Reste l’apport de l’orchestre qui est considérable pour la réussite de la soirée. Très concentré, très réactif aux demandes parfois très subtiles et rapides du chef, l’orchestre agit comme une entité organique, prolongement de sa direction si inspiré. Les cordes graves ont une texture soyeuse qui fait la base du son. Le pupitre des alti est somptueux de sonorités riches et rondes. Les bois sont diversement réactifs ; si le hautbois de Christian Fougeroux est fabuleux de subtilité et d’émotion, les flûtes sont un peu trop présentes et manquent de nuances piano. Les cors sont mélancoliques et les cuivres plus brillants arrivent à nuancer leurs interventions. Jamais Tugan Sokhiev ne laisse l’équilibre se décaler. Les plans sonores sont parfaitement agencés et à maintes reprises la précision rythmique donne force et énergie à la partition, qui ainsi jamais ne paraît lourde, même dans les moments si compacts. Les violons galvanisés par Geneviève Laurenceau planent et conduisent au sublime. Les interventions des harpes sont des instants de grand bonheur.

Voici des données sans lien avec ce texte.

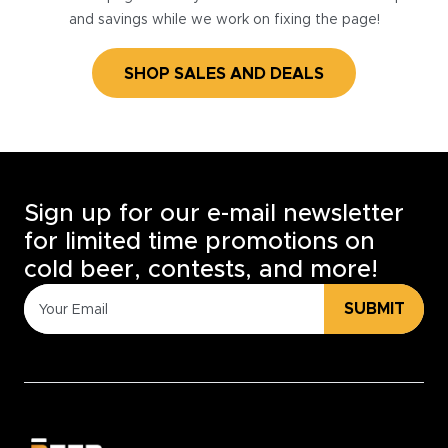
and savings while we work on fixing the page!
SHOP SALES AND DEALS
Sign up for our e-mail newsletter
for limited time promotions on
cold beer, contests, and more!
SUBMIT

Le public conscient d’avoir vécu un intense moment d’émotion a fait une longue ovation aux interprètes.
Toulouse. Halle-aux-Grains. 28 mai 2011. Johannes Brahms (1833-1897) : Ein Deutsches Requiem, op.45. Anastasia Kalagina, soprano ; Garry Magee, baryton ; Chœur de Orfeó Català, chef de chœur, Josep Vila i Casanas ; Orchestre National du Capitole ;Tugan Sokhiev, direction.